Ayat 102 dan 103 meneruskan pembahasan sifat dan kekuasaan Allah. Di antaranya, Allah Pencipta manusia dan segala sesuatu, tidak ada tuhan yang berhak disembah selain Dia dan Pemelihara segala sesuatu. Tidak terlihat mata, tapi Allah menjangkau pemandangan kita. Dia Mahalembut terhadap hamba-Nya lagi Maha Mengenal watak mereka. Ayat 104-110 menjelaskan:

  1. Allah memberi manusia Al-Qur’an sebagai hujjah (bukti).
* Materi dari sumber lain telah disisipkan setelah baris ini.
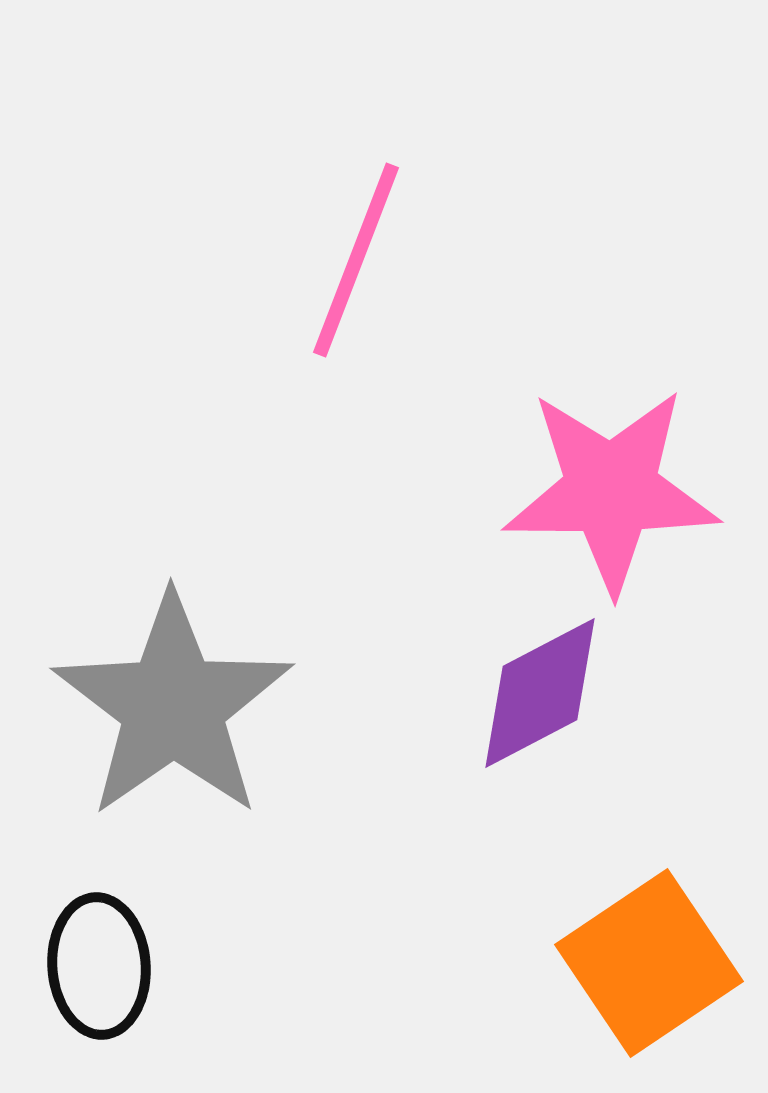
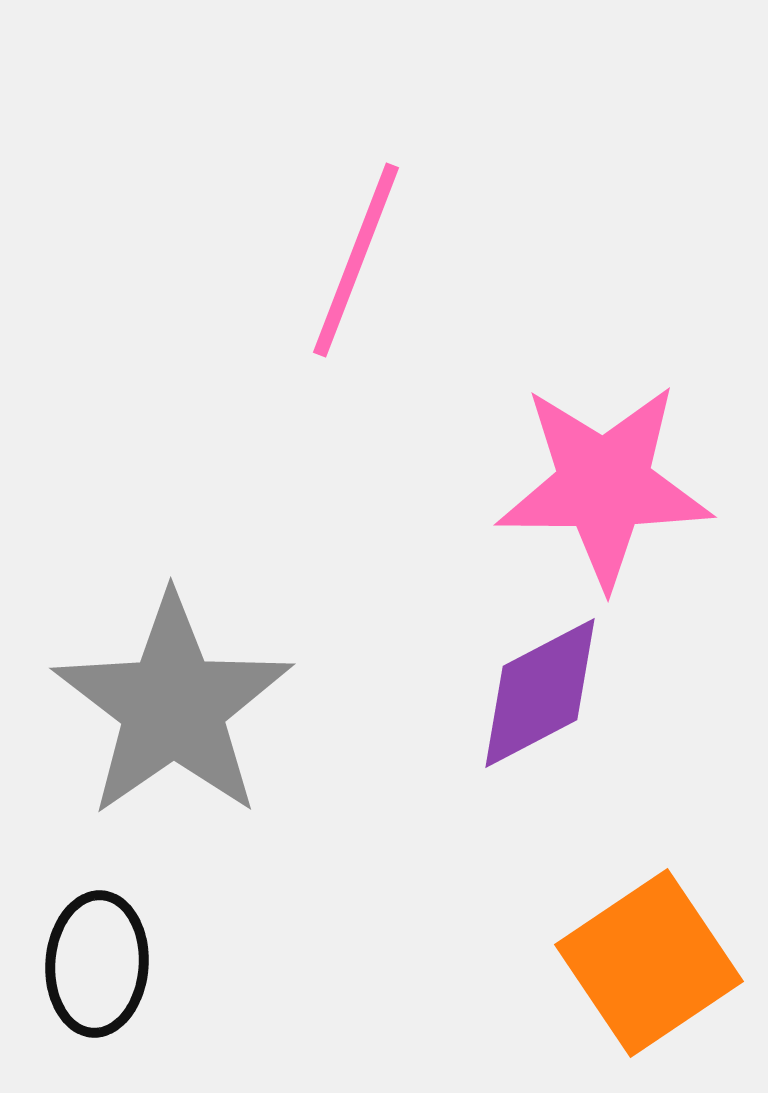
pink star: moved 7 px left, 5 px up
black ellipse: moved 2 px left, 2 px up; rotated 8 degrees clockwise
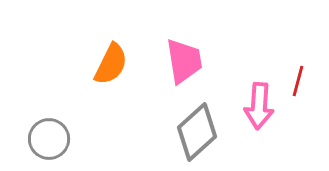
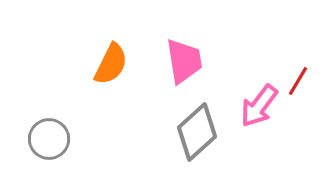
red line: rotated 16 degrees clockwise
pink arrow: rotated 33 degrees clockwise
Dengan Al-Qur’an, manusia mampu melihat hak itu hak dan batil itu batil.
  2. Allah menciptakan bukti-bukti kekuasaan-Nya di langit dan di bumi  dan menjelaskan sejelas-jelasnya bagi kaum yang mau belajar.
  3. Kita wajib mengikuti petunjuk Al-Qur’an, mengakui keesaan-Nya dan menjauhi perilaku kaum musyrikin serta tetap berdakwah kepada mereka.
  4. Allah melarang mencaci para penyembah selain Allah, karena bisa menyebabkan mereka mencaci maki Allah karena permusuhan dan tanpa ilmu.
  5. Orang-orang yang tidak mau memahami ayat-ayat Allah di langit dan di bumi dan telah kerasukan kemusyrikan sangat sulit untuk bisa beriman, kendati mereka melihat mukjizat dari Allah sebagaimana yang dialami kebanyakan kaum Bani Israil. Disebabkan kekufuran dan kemusyrikan itulah Allah palingkan hati dan penglihatan mereka dari memahami kebenaran Al-Qur’an dan Allah juga membiarkan mereka kebingungan dalam kesesatan.